+++ Supplied data +++

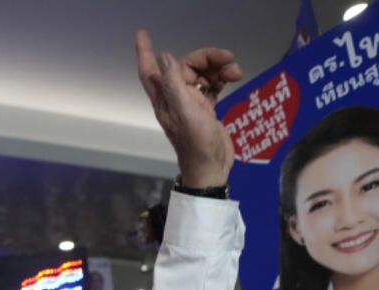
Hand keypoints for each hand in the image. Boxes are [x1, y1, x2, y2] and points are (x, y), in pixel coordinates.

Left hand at [135, 30, 241, 187]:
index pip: (150, 69)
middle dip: (206, 58)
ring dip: (219, 68)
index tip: (143, 34)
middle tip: (228, 58)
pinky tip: (233, 78)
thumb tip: (164, 57)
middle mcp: (175, 98)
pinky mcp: (205, 108)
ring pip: (201, 74)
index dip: (144, 51)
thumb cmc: (195, 142)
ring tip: (236, 72)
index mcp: (164, 98)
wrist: (212, 166)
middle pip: (185, 66)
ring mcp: (190, 103)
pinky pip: (212, 85)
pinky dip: (222, 78)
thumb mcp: (184, 110)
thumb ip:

+++

* Work to be completed
Across the records above, return every line that contains the word "thumb".

* Answer space
thumb tip: (164, 57)
thumb cmc: (195, 142)
thumb mcp: (184, 110)
thumb ip:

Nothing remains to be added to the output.